* Task to carry out
Say how many lines in the records contain the string "capability", giving the number by itself.

*** Opening of Data to process ***

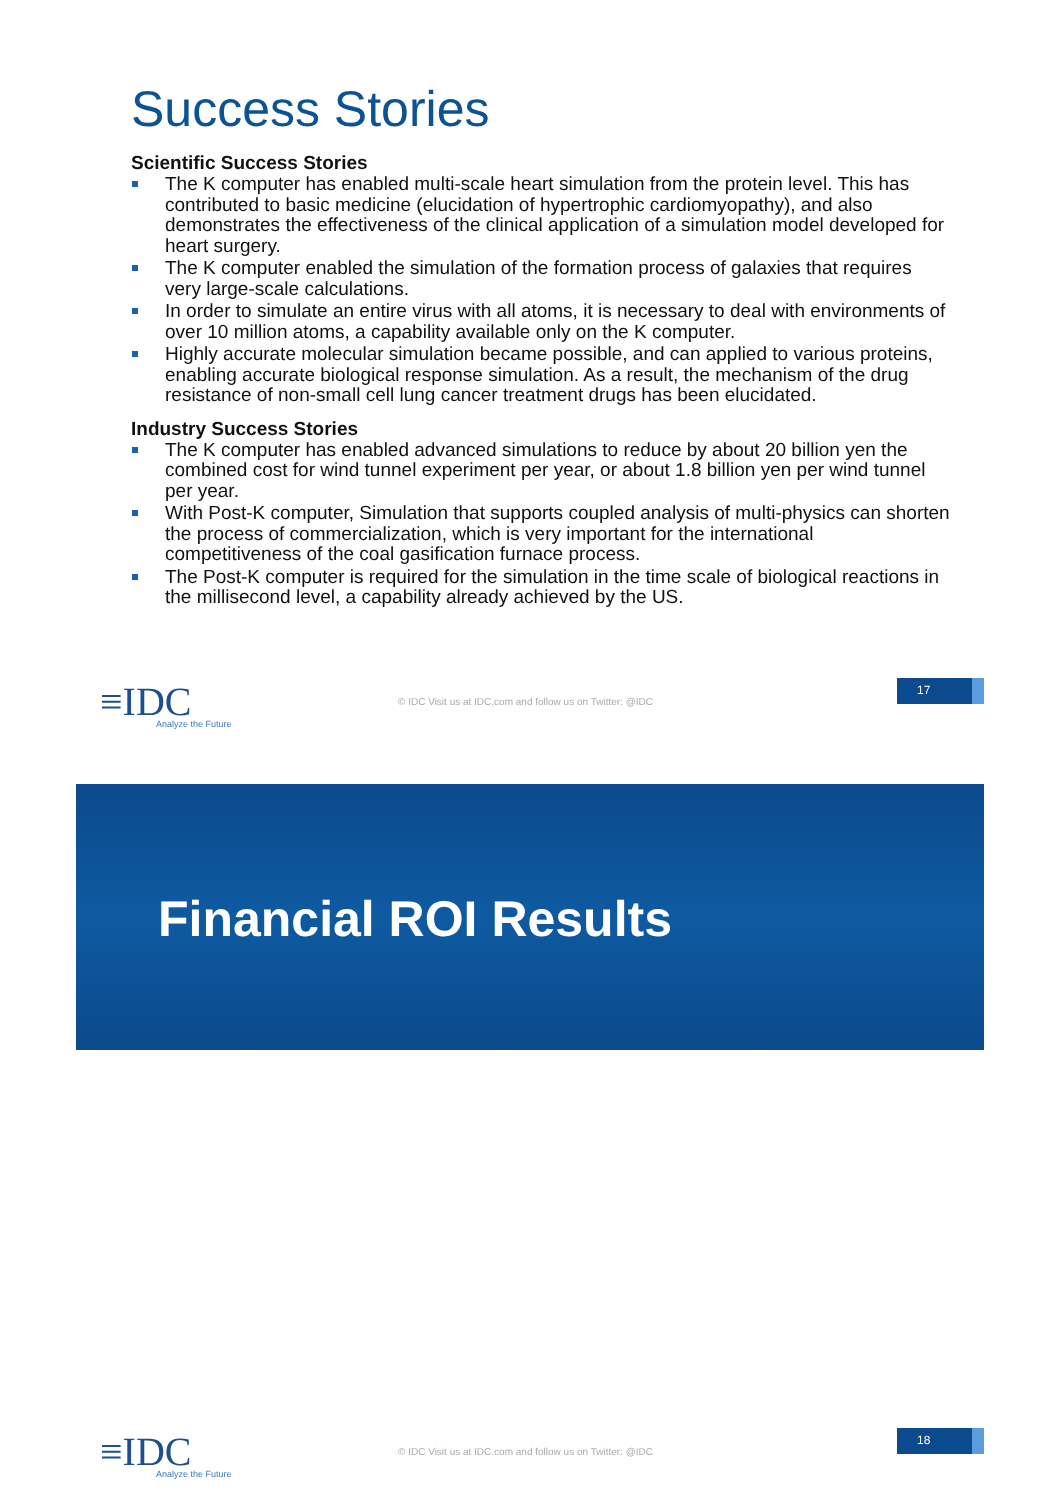Success Stories
Scientific Success Stories
The K computer has enabled multi-scale heart simulation from the protein level. This has contributed to basic medicine (elucidation of hypertrophic cardiomyopathy), and also demonstrates the effectiveness of the clinical application of a simulation model developed for heart surgery.
The K computer enabled the simulation of the formation process of galaxies that requires very large-scale calculations.
In order to simulate an entire virus with all atoms, it is necessary to deal with environments of over 10 million atoms, a capability available only on the K computer.
Highly accurate molecular simulation became possible, and can applied to various proteins, enabling accurate biological response simulation. As a result, the mechanism of the drug resistance of non-small cell lung cancer treatment drugs has been elucidated.
Industry Success Stories
The K computer has enabled advanced simulations to reduce by about 20 billion yen the combined cost for wind tunnel experiment per year, or about 1.8 billion yen per wind tunnel per year.
With Post-K computer, Simulation that supports coupled analysis of multi-physics can shorten the process of commercialization, which is very important for the international competitiveness of the coal gasification furnace process.
The Post-K computer is required for the simulation in the time scale of biological reactions in the millisecond level, a capability already achieved by the US.
≡IDC
Analyze the Future
© IDC Visit us at IDC.com and follow us on Twitter: @IDC
17
Financial ROI Results
≡IDC
Analyze the Future
© IDC Visit us at IDC.com and follow us on Twitter: @IDC
18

*** Close of Data to process ***

* Task response
2